Many subjects who suffer from CVD have laboratory values for LDL-cholesterol, a surrogate endpoint recognized by all major regulatory agencies, that fall within or below the normal range.6 This observation indicates other risk factors exist and await validation. In this regard, a major candidate is OxLDL. As is true for all major chronic diseases, CVD is associated with oxidative stress and inflammation. Since it was first proposed by Steinberg,7 the role of oxidatively modified LDL in atherosclerotic plaque formation and the progression of atherosclerosis has garnered extensive biochemical, cellular, animal and clinical support. In clinical trials, OxLDL is reported to be a more sensitive predictor of risk for developing CVD compared to total cholesterol and LDL-cholesterol, which are more widely accepted risk factors. Thus, nutritional interventions designed to reduce OxLDL, such as the Mediterranean diet, offer a scientifically sound approach for improving cardiovascular health, and perhaps delaying the development of atherogenesis.8

In conclusion, scientifically based biomarkers can: 1) aid in the early assessment of disease risk; 2) facilitate the generation of clinical data to support safety, efficacy, and product claims; and 3) once validated, can serve as surrogate endpoints to substantiate health claims.
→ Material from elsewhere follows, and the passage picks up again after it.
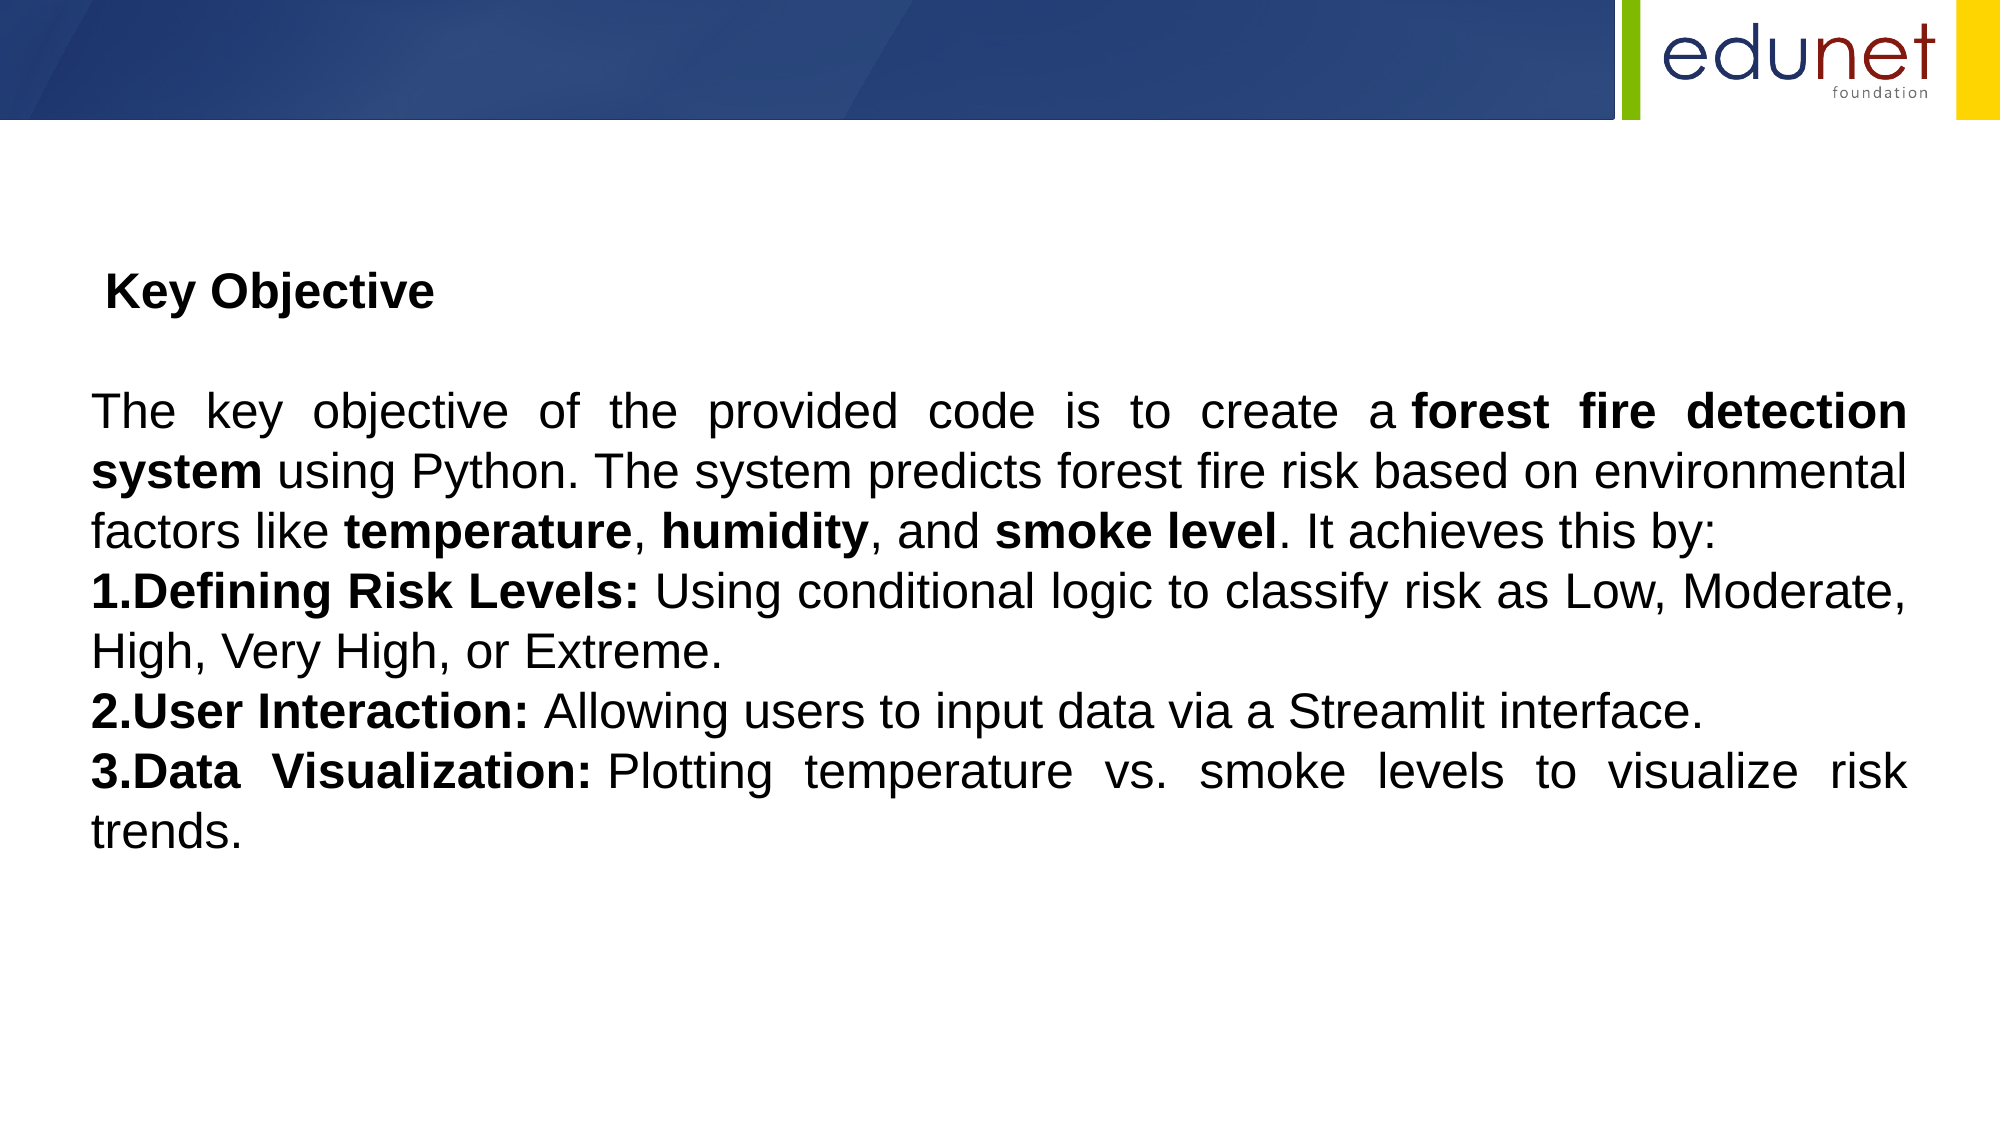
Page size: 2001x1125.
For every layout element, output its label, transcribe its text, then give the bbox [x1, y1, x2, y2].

Joseph L. Evans, Ph.D., is the manager, pharmacology, and Novus Research Fellow at Stratum Nut rition, St. Charles, MO.

References   

1. U.S. Food and Drug Administration. Guidance for Industry: Evidence-Based Review System for the Scientific Evaluation of Health Claims. 2011. 7-14-2011. http://www.fda.gov/Food/GuidanceComplianceRegulatoryInformation/GuidanceDocuments/FoodLabelingNutrition/FoodLabelingGuide/ucm064919.htm. Accessed 7/14/2011.

2. Rasnake CM, Trumbo PR, Heinonen TM. Surrogate endpoints and emerging surrogate endpoints for risk reduction of cardiovascular disease. Nutr Rev. 2008;66:76-81.
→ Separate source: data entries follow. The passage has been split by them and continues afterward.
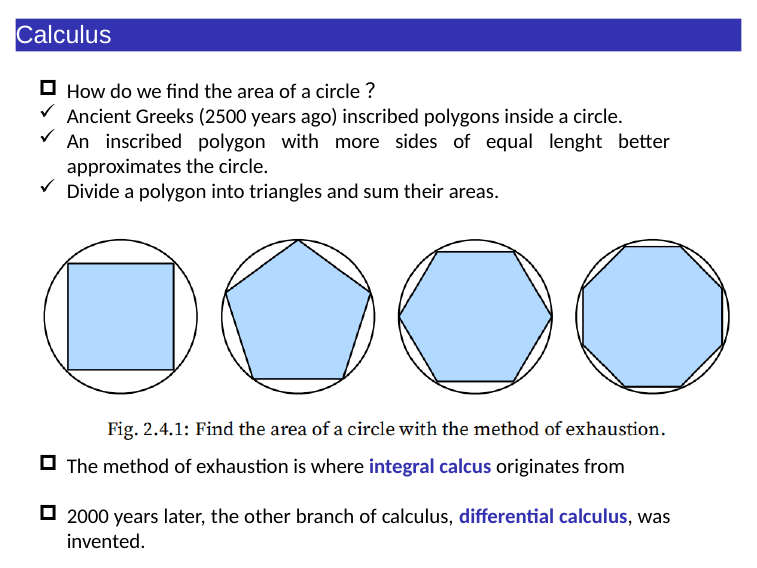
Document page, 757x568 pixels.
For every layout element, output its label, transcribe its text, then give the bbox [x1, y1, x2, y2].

text_box Calculus [15, 18, 742, 52]
text_box How do we find the area of a circle？ Ancient Greeks (2500 years ago) inscribed polygons inside a circle. An inscribed polygon with more sides of equal lenght better approximates the circle. Divide a polygon into triangles and sum their areas. The method of exhaustion is where integral calcus originates from 2000 years later, the other branch of calculus, differential calculus, was invented. [24, 70, 686, 229]
text_box How do we find the area of a circle？ Ancient Greeks (2500 years ago) inscribed polygons inside a circle. An inscribed polygon with more sides of equal lenght better approximates the circle. Divide a polygon into triangles and sum their areas. The method of exhaustion is where integral calcus originates from 2000 years later, the other branch of calculus, differential calculus, was invented. [24, 451, 686, 561]
picture [23, 230, 733, 444]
3. Tsimikas S, Willerson JT, Ridker PM. C-reactive protein and other emerging blood biomarkers to optimize risk stratification of vulnerable patients. J Am Coll Cardiol. 2006;47:C19-C31.

4. Huang H et al. The oxidation ratio of LDL: a predictor for coronary artery disease. Dis Markers. 2008;24:341-349.

5. Johnston N et al. Improved identification of patients with coronary artery disease by the use of new lipid and lipoprotein biomarkers. Am J Cardiol. 2006;97:640-645.

6. Sachdeva A et al. Lipid levels in patients hospitalized with coronary artery disease: An analysis of 136,905 hospitalizations in Get With The Guidelines. Am Heart J. 2009;157:111-117.

7. Steinberg D et al. Beyond cholesterol. Modifications of low-density lipoprotein that increase its atherogenicity. N Engl J Med. 1989;320:915-924.

8. Evans JL. Cardiovascular benefits of the Mediterranean diet: targeting oxidized LDL. AgroFood Hi-tech. 2011;22:40-42.